Stored data entries
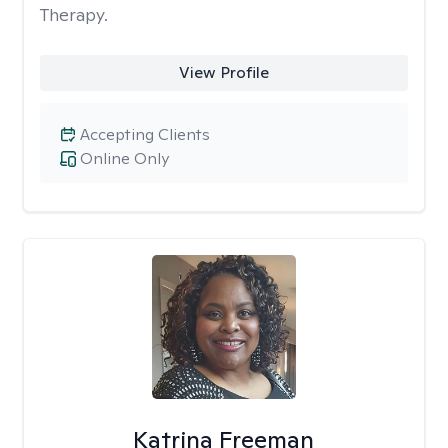
Therapy.
View Profile
Accepting Clients
Online Only
Katrina Freeman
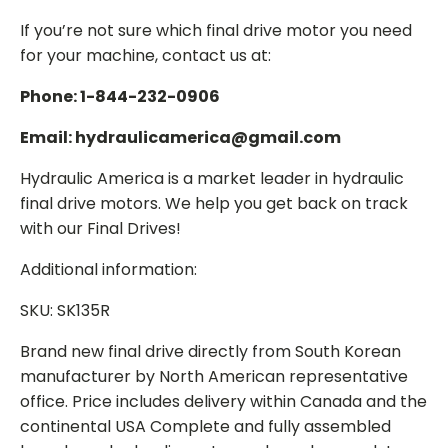
If you’re not sure which final drive motor you need
for your machine, contact us at:
Phone: 1-844-232-0906
Email: hydraulicamerica@gmail.com
Hydraulic America is a market leader in hydraulic
final drive motors. We help you get back on track
with our Final Drives!
Additional information:
SKU: SK135R
Brand new final drive directly from South Korean
manufacturer by North American representative
office. Price includes delivery within Canada and the
continental USA Complete and fully assembled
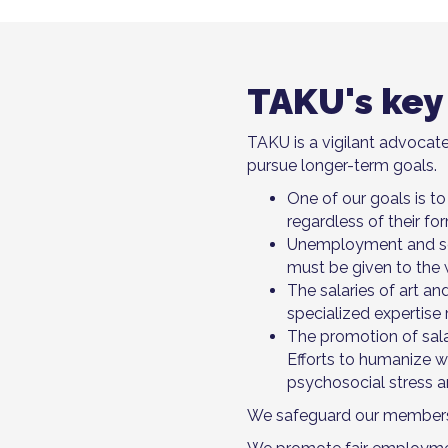
TAKU's key
TAKU is a vigilant advocate
pursue longer-term goals.
One of our goals is to
regardless of their f
Unemployment and soci
must be given to the 
The salaries of art an
specialized expertise r
The promotion of sal
Efforts to humanize w
psychosocial stress a
We safeguard our members' i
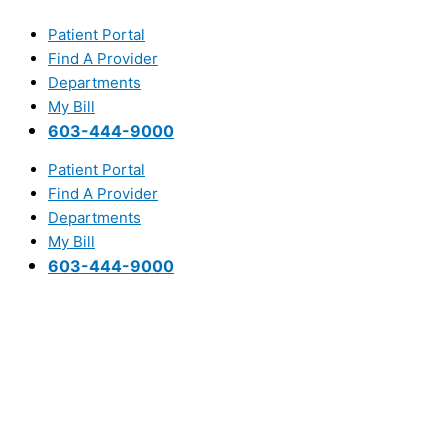
Skip
Main
to
Menu
Patient Portal
content
Find A Provider
Departments
My Bill
603-444-9000
Patient Portal
Find A Provider
Departments
My Bill
603-444-9000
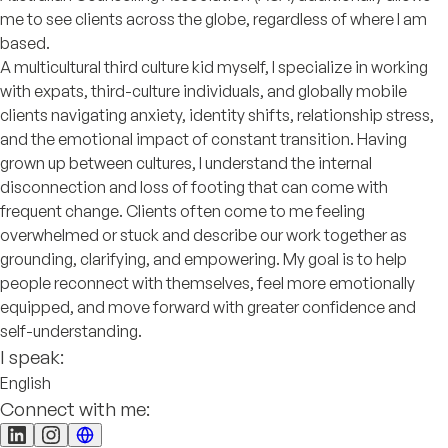
me to see clients across the globe, regardless of where I am
based.
A multicultural third culture kid myself, I specialize in working
with expats, third-culture individuals, and globally mobile
clients navigating anxiety, identity shifts, relationship stress,
and the emotional impact of constant transition. Having
grown up between cultures, I understand the internal
disconnection and loss of footing that can come with
frequent change. Clients often come to me feeling
overwhelmed or stuck and describe our work together as
grounding, clarifying, and empowering. My goal is to help
people reconnect with themselves, feel more emotionally
equipped, and move forward with greater confidence and
self-understanding.
I speak:
English
Connect with me:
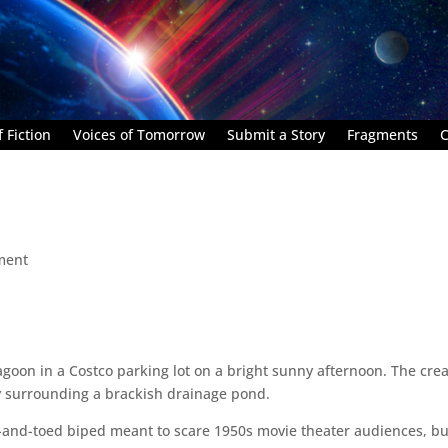
 Fiction
Voices of Tomorrow
Submit a Story
Fragments
C
ment
agoon in a Costco parking lot on a bright sunny afternoon. The cre
rry surrounding a brackish drainage pond.
nd-and-toed biped meant to scare 1950s movie theater audiences, but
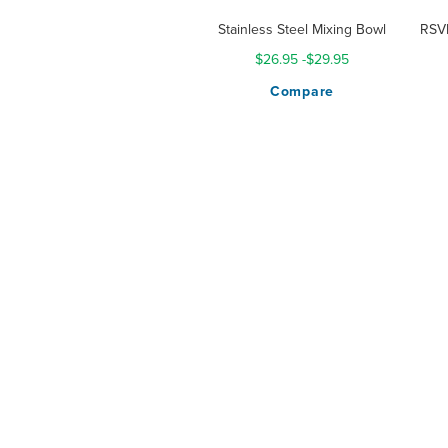
Stainless Steel Mixing Bowl
RSVP
$26.95
-
$29.95
Compare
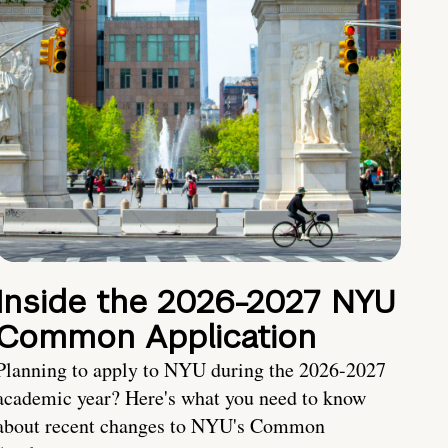
Inside the 2026-2027 NYU
Common Application
Planning to apply to NYU during the 2026-2027
academic year? Here's what you need to know
about recent changes to NYU's Common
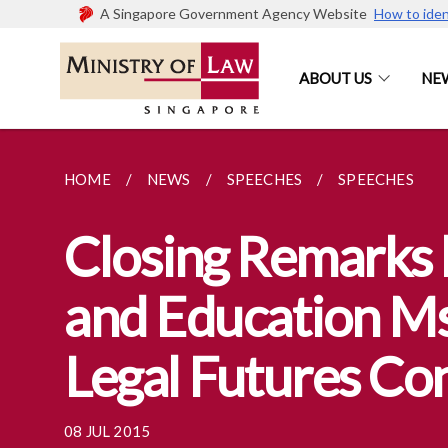
A Singapore Government Agency Website
How to iden
ABOUT US
NE
HOME
NEWS
SPEECHES
SPEECHES
Closing Remarks b
and Education Ms
Legal Futures Co
08 JUL 2015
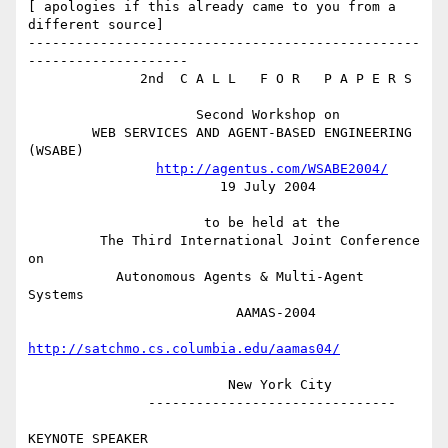
[ apologies if this already came to you from a 
different source]

-------------------------------------------------
--------------------

              2nd  C A L L   F O R   P A P E R S

                     Second Workshop on

        WEB SERVICES AND AGENT-BASED ENGINEERING 
(WSABE)

http://agentus.com/WSABE2004/
                        19 July 2004

                      to be held at the

         The Third International Joint Conference 
on

           Autonomous Agents & Multi-Agent 
Systems

                          AAMAS-2004

http://satchmo.cs.columbia.edu/aamas04/
                         New York City

               -------------------------------

KEYNOTE SPEAKER
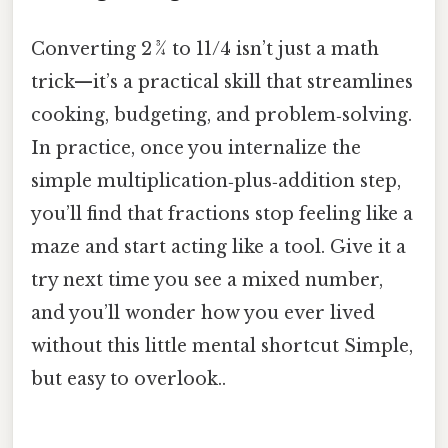
Converting 2 ¾ to 11/4 isn’t just a math
trick—it’s a practical skill that streamlines
cooking, budgeting, and problem‑solving.
In practice, once you internalize the
simple multiplication‑plus‑addition step,
you’ll find that fractions stop feeling like a
maze and start acting like a tool. Give it a
try next time you see a mixed number,
and you’ll wonder how you ever lived
without this little mental shortcut Simple,
but easy to overlook..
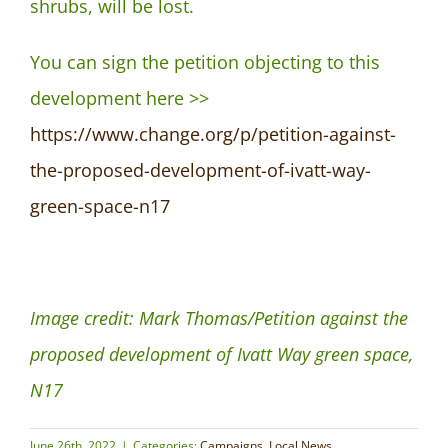
shrubs, will be lost.
You can sign the petition objecting to this
development here >>
https://www.change.org/p/petition-against-
the-proposed-development-of-ivatt-way-
green-space-n17
Image credit: Mark Thomas/Petition against the
proposed development of Ivatt Way green space,
N17
June 26th, 2022
|
Categories:
Campaigns
,
Local News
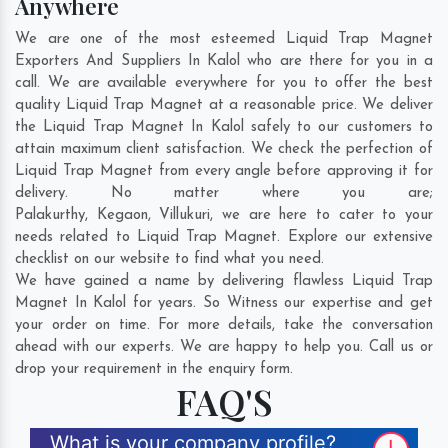
Anywhere
We are one of the most esteemed Liquid Trap Magnet
Exporters And Suppliers In Kalol who are there for you in a
call. We are available everywhere for you to offer the best
quality Liquid Trap Magnet at a reasonable price. We deliver
the Liquid Trap Magnet In Kalol safely to our customers to
attain maximum client satisfaction. We check the perfection of
Liquid Trap Magnet from every angle before approving it for
delivery. No matter where you are;
Palakurthy
,
Kegaon
,
Villukuri
, we are here to cater to your
needs related to Liquid Trap Magnet. Explore our extensive
checklist on our website to find what you need.
We have gained a name by delivering flawless Liquid Trap
Magnet In Kalol for years. So Witness our expertise and get
your order on time. For more details, take the conversation
ahead with our experts. We are happy to help you. Call us or
drop your requirement in the enquiry form.
FAQ'S
What is your company profile?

Directions
Every line above between the one containing "academic year? Here's what you need to know" and the one containing "KEYNOTE SPEAKER", those two included, is to be printed exactly. No pictures go into the copy.

Solution to the problem
academic year? Here's what you need to know
about recent changes to NYU's Common
A Singapore Government Agency Website
How to iden
ABOUT US
NE
HOME
NEWS
SPEECHES
SPEECHES
Closing Remarks b
and Education Ms
Legal Futures Co
08 JUL 2015
[ apologies if this already came to you from a 
different source]

-------------------------------------------------
--------------------

              2nd  C A L L   F O R   P A P E R S

                     Second Workshop on

        WEB SERVICES AND AGENT-BASED ENGINEERING 
(WSABE)

http://agentus.com/WSABE2004/
                        19 July 2004

                      to be held at the

         The Third International Joint Conference 
on

           Autonomous Agents & Multi-Agent 
Systems

                          AAMAS-2004

http://satchmo.cs.columbia.edu/aamas04/
                         New York City

               -------------------------------

KEYNOTE SPEAKER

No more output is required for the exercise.